Why the Super Bowl? They have their reasons
At $4.8 million a minute, obscure advertisers hope to score big
![]() Cosentino USA Retired basketball star Dennis Rodman stars in an ad for Silestone quartz surfacing. |
But you might be surprised by little-known newcomers who hope to make a big first impression, including makers of snack nuts, contact lenses and kitchen countertops.
Countertops at the Super Bowl? It’s a natural fit, said Gina Covell, a spokeswoman for Houston-based Cosentino USA, a distributor of quartz countertops that ranks among this year’s crop of lesser-known Super Bowl sponsors.
“Home remodeling has been the rage for the past few years, and kitchens are probably the No. 1 room that is remodeled in the house,” said Covell. “What bigger way to break out than in the Super Bowl?”
Cosentino might strike paydirt with its humorous ad, which portrays macho athletes arguing over who is “Diana Pearl,” one of the company’s whimsically named countertop colors. But inexperienced advertisers need to make the Super Bowl part of a complete marketing campaign or risk fading quickly into obscurity as so many one-timers have done, experts say.
Just think back to the “dot-com bowl” of 2000, which featured 17 dot-com advertisers, many of them obscure names that quickly disappeared from view, like OurBeginning.com, LifeMinders.com and Epidemic.com.

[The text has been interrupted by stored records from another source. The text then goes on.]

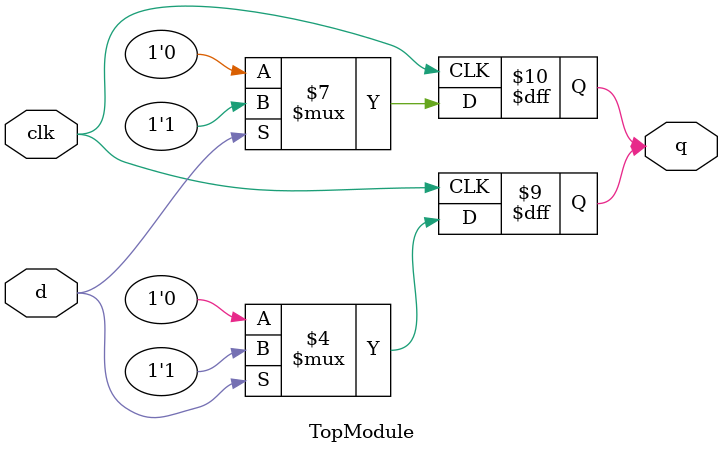
<source format=sv>


module TopModule (
  input clk,
  input d,
  output reg q
);

always @(posedge clk) begin
  if (d) begin
    q <= 1;
  end else begin
    q <= 0;
  end
end

always @(negedge clk) begin
  if (d) begin
    q <= 1;
  end else begin
    q <= 0;
  end
end

endmodule

</source>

“You really need to have a strong company, have a strong product and be a really good marketer before you consider the Super Bowl,” said Chuck Tomkovick, a professor of marketing at the University of Wisconsin – Eau Claire.
What were they thinking?
Stories are legion of one-time wonders who botched their only Super Bowl appearance and never returned. One memorable failure was a 1999 Just For Feet spot that was so bad that the now-defunct shoe store chain actually sued its ad agency. The ad depicted a squad of white militiamen tracking down a barefoot black African runner, knocking him out with a drug-laced beverage and forcing him into Nikes.

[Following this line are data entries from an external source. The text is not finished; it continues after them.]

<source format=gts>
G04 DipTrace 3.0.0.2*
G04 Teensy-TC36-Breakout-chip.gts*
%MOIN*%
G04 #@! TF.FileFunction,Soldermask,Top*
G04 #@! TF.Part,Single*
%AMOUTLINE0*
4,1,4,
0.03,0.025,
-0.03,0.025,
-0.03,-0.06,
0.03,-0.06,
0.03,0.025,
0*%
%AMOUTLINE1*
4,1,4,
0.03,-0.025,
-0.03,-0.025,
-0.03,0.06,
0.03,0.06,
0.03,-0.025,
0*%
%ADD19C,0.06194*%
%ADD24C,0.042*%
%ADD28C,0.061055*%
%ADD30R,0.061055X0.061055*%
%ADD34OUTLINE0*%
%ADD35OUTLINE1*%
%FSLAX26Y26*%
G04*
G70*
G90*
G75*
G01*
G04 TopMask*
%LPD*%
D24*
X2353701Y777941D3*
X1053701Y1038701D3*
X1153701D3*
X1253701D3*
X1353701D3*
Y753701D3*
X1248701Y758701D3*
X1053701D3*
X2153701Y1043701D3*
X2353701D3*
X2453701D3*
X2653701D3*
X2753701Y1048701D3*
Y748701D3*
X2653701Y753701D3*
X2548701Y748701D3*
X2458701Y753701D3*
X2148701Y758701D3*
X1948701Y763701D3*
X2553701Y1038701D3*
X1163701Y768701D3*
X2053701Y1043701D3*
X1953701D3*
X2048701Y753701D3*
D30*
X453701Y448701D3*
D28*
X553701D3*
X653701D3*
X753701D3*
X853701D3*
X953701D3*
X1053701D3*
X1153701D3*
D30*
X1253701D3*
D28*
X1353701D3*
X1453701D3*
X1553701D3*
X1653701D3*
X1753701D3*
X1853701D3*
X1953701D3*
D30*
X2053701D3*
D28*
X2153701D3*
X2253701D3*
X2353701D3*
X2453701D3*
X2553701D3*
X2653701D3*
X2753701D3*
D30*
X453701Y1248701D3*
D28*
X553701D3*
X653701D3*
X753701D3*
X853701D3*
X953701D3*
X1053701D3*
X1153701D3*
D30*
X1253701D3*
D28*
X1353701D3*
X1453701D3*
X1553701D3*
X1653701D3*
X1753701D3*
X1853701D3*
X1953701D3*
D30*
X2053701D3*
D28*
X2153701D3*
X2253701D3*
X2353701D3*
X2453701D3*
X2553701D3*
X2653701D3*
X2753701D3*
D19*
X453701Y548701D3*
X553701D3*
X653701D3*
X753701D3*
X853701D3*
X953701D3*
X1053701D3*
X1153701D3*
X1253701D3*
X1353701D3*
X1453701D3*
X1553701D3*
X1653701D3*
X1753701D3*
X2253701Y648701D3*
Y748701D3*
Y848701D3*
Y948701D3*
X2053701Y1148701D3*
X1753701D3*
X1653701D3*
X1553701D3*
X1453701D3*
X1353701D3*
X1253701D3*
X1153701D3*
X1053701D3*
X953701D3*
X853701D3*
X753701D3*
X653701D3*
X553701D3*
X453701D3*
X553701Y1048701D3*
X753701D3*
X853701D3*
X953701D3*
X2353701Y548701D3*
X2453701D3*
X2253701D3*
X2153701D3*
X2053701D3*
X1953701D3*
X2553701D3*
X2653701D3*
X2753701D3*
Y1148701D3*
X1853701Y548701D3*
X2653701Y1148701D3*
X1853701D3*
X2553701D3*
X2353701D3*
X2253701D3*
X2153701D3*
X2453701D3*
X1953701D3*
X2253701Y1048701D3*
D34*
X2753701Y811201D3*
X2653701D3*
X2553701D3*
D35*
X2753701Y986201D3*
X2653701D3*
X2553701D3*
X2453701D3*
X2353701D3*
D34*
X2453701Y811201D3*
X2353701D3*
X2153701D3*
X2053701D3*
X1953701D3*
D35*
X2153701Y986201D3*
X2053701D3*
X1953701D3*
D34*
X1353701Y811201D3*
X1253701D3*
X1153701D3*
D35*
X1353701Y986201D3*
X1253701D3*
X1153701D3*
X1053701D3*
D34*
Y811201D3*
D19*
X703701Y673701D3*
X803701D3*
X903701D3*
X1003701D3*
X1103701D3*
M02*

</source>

Even well-established companies have fumbled their only Super Bowl appearance. A series of 2001 spots from Accenture, a business consulting company, was widely panned as incomprehensible.
“It was absolutely horrible,” said John Antil, a business professor at the University of Delaware who studies Super Bowl advertising.
Of course some companies have hidden motives for wanting to be part of the advertising industry’s biggest event of the year, even if they don’t fit the typical Super Bowl mold of food, drink and entertainment.
In Accenture’s case, Antil said, the company formerly known as Andersen Consulting was desperate to gets its new name in front of a large audience that included CEOs and other high-ranking executives.
Advertisers frequently have a secondary target beyond the estimated 130 million U.S. consumers who tune in for at least part of the game.
For example MasterLock, which famously has blown much of its annual advertising budget on past Super Bowl commercials, uses the big game appearance as leverage to entertain buyers and distributors who are crucial to its fortunes. Similarly, car company commercials in the Super Bowl are rarely memorable but may go a long way toward boosting manufacturer relations with key dealers.